I did manage to keep it together, letting only a few ladylike tears and only the slightest quiver of my bottom lip. I did also hear a few hiccups from my mother, who is one of the most emotionally repressed people on the planet. And anonymous sobs from elsewhere in the audience. Apparently to make it through that show unscathed, you must be a robot. Or perhaps it is just kryptonite to anyone with a vagina. I don’t know. Someone should do a study.

However, at the end, we skirted out of our aisle as the cast was taking their third bows, hoping to avoid the massive rush of folks at the coat check and the valet stand. However, when I got to the coat check, I realized that I had no idea where my ticket was and had to step to the side and then disassemble my purse, digging through the effluvium of tissue like I was disemboweling a much loved stuffed animal. And by the time I found it, there were exactly 80 people in line waiting for the four valets to run out to the parking lot and fetch their cars. O.Henry strikes again. However, it did give me a chance to snap a photo of the Chihuly chandelier, and then, as most of the patrons were gone, leaving only the sad snaking valet line, we were treated to the inexplicable lobby music of the theme song from All in the Family and also Batman. Nothing is a Broadway musical buzzkill like listening to Edith Bunker, let me tell you.

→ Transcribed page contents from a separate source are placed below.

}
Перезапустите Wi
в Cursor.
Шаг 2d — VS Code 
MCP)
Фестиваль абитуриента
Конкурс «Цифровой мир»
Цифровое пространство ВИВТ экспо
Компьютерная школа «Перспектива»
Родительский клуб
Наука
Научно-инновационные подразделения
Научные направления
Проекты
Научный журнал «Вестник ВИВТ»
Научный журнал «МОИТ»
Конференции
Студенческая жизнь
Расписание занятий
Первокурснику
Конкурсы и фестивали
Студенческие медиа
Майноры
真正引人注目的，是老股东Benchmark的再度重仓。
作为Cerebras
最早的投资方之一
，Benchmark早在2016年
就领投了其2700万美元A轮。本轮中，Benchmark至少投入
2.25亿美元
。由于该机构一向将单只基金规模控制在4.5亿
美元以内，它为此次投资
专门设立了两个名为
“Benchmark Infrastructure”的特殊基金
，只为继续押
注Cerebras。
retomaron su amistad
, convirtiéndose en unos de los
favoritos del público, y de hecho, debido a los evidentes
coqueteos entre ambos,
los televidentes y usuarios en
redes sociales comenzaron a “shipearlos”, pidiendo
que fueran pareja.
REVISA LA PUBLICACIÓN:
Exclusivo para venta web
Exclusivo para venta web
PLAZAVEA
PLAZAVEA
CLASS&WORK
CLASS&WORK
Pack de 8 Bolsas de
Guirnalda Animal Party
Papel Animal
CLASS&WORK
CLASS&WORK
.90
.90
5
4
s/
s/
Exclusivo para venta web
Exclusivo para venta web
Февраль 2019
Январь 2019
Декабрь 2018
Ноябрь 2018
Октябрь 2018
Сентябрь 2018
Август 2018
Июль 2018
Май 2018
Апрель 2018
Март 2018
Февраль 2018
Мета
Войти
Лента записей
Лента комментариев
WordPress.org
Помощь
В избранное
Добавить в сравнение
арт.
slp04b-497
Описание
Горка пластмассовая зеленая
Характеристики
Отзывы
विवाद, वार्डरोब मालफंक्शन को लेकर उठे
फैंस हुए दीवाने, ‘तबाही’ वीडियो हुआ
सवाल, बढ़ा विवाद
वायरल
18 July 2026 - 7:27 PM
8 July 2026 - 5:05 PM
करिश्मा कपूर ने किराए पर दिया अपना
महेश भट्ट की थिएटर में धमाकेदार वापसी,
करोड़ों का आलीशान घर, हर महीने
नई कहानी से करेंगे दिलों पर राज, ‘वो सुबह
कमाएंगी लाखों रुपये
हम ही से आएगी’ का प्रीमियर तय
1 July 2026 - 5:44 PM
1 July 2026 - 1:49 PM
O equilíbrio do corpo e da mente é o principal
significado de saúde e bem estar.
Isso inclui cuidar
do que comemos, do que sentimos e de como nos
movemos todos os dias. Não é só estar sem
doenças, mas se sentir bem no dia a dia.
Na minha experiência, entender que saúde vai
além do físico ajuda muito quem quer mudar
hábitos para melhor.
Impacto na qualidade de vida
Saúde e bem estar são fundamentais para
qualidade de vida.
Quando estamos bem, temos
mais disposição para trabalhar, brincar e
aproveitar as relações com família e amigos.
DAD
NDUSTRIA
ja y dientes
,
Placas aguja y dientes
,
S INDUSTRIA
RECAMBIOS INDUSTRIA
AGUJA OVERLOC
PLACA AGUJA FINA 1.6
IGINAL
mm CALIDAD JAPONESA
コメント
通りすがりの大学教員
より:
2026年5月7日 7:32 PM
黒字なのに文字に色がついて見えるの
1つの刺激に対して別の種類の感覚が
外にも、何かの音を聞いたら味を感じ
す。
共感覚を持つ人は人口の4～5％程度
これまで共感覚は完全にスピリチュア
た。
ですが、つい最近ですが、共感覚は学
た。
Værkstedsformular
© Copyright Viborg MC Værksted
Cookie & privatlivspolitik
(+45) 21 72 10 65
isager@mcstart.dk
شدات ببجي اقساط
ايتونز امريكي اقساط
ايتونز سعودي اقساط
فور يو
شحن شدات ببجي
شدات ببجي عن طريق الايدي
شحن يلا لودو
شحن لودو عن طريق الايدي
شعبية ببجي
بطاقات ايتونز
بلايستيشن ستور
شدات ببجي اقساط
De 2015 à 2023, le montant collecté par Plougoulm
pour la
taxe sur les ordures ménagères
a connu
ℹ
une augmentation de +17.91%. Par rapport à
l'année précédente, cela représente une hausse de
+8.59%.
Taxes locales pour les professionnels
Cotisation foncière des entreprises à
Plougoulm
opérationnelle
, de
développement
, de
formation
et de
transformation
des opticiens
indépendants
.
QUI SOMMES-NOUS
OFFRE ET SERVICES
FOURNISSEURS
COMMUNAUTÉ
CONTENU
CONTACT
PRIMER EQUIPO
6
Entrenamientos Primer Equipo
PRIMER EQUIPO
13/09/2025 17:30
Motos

But my ranking as second-favorite daughter is secure for at least another theatre season, so it was an evening well spent. And it strangely enough fulfilled the singing hooker theme that strings our theatre evenings together. I think I’m running out of musicals featuring prostitutes, though. Unless there’s a revival of Best Little Whorehouse scheduled to hit Northeastern Wisconsin.

Now off to clear the driveway. We got eight inches of snow, the plow has been through and we can’t get out of our driveway and get started on our To Do List until it gets cleared. What we lack in culture, we more than make up in thankless snow clearing. Go us.